══ Passage shown ══

Give each student a slip of paper and ask each student to write down three things they did at the weekend. Collect up the slips of paper and randomly read each one out. The students must guess whose weekend is being described.
Compound word quiz
This is a fun little quiz you can do at the beginning of a lesson to get your learner’s brains buzzing. Choose five groups of three compound words with the same stem and write them on the board without their stem. For example paste, ache, brush (the stem is tooth) or ball, man, board (the stem is snow). Put them on the board (as below) and give students five to ten minutes to figure out what the missing stem is.
________paste
________ ache
________brush
Here are some more examples:
doorbell, doorman, doorstep | headline, headcount, headlight, headset, headhunter | backpack, backseat, backfire | timeline, timetable, timesaver | blackbird, blacklist, blackout | lighthouse, lightbulb, lightweight | daydream, daylight, daytime | nightlife, nightclub, nighttime, nightmare | sunburn, sunset, sunshine, sunrise | waterfall, waterbed, waterproof, waterfront, watercolor | lifeboat, lifetime, lifeguard | paperback, paperwork, paperweight, paperboy/girl
Teaching Tips for Making Grammar Fun and Interactive for Students.
What’s the missing word?

═══
══ Data listing ══

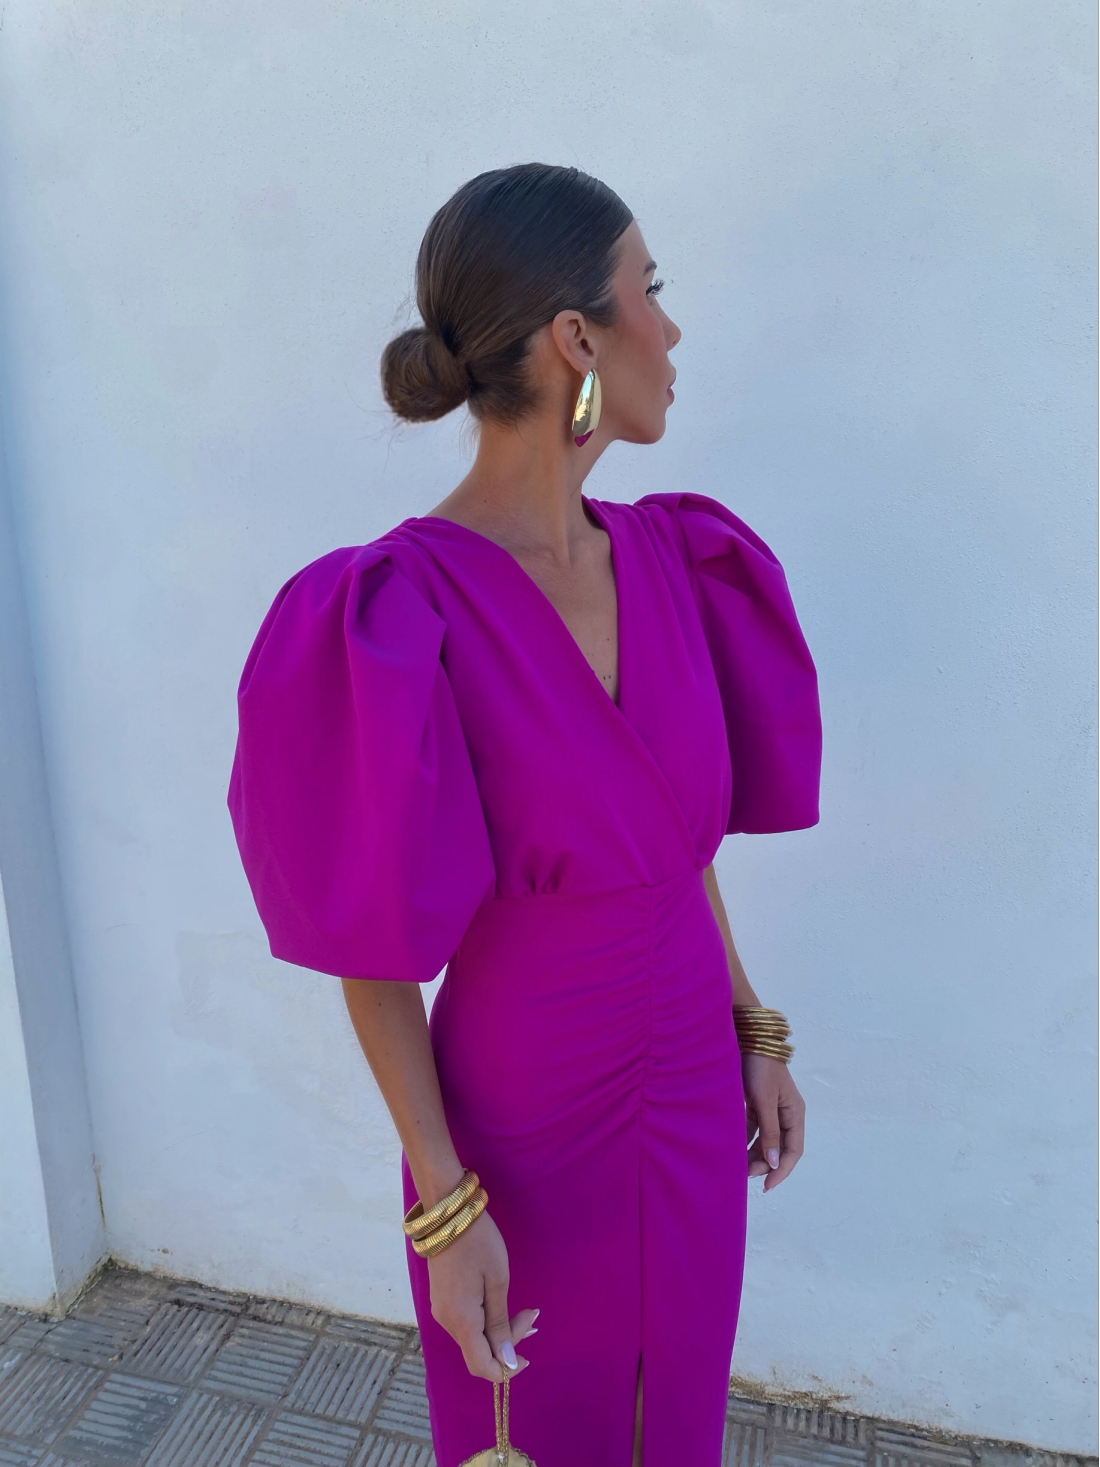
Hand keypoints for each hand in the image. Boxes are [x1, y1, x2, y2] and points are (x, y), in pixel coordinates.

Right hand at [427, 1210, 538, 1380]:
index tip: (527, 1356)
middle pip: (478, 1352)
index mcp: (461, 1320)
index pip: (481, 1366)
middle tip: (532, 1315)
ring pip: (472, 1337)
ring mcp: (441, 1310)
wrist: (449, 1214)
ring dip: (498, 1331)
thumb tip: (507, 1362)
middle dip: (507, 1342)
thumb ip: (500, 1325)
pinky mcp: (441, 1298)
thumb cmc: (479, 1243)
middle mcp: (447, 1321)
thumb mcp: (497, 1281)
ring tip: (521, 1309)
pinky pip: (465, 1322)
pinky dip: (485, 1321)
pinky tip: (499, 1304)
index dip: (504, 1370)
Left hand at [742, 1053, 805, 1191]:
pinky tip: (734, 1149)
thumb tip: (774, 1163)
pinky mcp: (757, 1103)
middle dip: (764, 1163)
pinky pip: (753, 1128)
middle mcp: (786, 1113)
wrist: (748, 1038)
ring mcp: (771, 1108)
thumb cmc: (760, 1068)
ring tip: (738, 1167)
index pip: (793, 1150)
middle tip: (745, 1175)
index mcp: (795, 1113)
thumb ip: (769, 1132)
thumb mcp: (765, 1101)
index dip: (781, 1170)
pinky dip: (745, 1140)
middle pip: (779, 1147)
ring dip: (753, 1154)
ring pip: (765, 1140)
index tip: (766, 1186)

═══
══ Data listing ══

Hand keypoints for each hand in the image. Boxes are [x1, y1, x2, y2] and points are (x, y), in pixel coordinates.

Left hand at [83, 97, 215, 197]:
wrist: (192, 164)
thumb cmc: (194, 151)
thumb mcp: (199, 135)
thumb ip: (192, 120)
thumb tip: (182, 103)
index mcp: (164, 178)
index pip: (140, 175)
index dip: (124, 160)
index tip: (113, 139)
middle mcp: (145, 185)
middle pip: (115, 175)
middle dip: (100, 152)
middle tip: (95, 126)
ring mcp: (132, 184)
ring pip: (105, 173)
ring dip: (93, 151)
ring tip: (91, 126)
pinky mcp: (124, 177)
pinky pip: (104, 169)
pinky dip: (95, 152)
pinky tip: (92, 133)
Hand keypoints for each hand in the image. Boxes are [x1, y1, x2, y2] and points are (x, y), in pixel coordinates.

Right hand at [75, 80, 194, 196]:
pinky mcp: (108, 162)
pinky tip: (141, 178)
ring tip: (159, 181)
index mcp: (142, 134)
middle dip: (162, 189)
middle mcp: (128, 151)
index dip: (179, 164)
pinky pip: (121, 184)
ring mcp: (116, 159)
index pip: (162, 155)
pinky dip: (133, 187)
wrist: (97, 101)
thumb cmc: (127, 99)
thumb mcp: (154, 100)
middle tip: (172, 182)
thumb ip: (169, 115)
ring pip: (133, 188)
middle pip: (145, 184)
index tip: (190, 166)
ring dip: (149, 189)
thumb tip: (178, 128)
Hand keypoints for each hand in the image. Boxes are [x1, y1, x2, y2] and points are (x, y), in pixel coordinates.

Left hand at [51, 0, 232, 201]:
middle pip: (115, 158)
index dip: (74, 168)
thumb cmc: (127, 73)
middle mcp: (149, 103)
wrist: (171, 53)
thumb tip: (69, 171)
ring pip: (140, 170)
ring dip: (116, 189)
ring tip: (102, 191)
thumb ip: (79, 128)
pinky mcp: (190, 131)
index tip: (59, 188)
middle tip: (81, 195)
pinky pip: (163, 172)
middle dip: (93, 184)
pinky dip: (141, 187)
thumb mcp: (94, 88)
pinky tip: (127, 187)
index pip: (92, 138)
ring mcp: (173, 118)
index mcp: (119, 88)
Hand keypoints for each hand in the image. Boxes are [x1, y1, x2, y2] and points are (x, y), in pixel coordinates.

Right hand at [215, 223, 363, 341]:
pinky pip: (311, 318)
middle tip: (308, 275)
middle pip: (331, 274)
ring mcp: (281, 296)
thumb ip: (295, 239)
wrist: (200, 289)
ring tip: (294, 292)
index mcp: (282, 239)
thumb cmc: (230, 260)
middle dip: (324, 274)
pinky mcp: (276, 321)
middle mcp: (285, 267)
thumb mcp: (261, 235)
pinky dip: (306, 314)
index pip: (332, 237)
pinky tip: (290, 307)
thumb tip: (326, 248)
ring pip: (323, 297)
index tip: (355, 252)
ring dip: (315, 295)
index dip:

═══

■ **Problems to solve**:
1. Reproduce the section of the classroom activities passage that opens with the words containing "Compound word quiz" and closes with "missing stem is.".
2. Proceed with the classroom activities passage, picking up right after its final line.

■ **Task-by-task results**:
1.
Compound word quiz
This is a fun little quiz you can do at the beginning of a lesson to get your learner’s brains buzzing. Choose five groups of three compound words with the same stem and write them on the board without their stem. For example paste, ache, brush (the stem is tooth) or ball, man, board (the stem is snow). Put them on the board (as below) and give students five to ten minutes to figure out what the missing stem is.

2.
Find a group of compound words or collocations which share a common word. For example, bedroom, bathroom, living room, classroom, showroom, etc. Give students one of the word/collocation parts, such as bed, and have them guess the missing part, add to the list writing bath, living, class, etc., until they successfully guess the word. Here are some more examples:
- ear, boxing, diamond, finger, wedding (ring)
- tea, soup, table, dessert (spoon)
- kitchen, tea, bath, beach (towel)
- green, light, ware, boat, work, wife (house)
What do you know about something?
Set a five-minute time limit and in groups have students think up and write down as many facts as they can about something (e,g, Bananas, cats, Belgium, David Beckham, etc.). One point should be given for each true sentence.
One-upmanship
Start the activity off by explaining the concept of one-upmanship, that some people always like to appear to be more interesting or superior to others in their company. Tell the students a relatively mundane story about something that happened recently and invite a student to tell a similar story but to top it in some way. Each student, in turn, tries to top the previous student’s tale. For example You: Yesterday I overslept and was five minutes late to class. Student: That’s nothing, I overslept and was an hour late. Student B: An hour! I once overslept a whole day! I
I hope that you like these ideas and find them useful for your English classes.
Good luck and good teaching.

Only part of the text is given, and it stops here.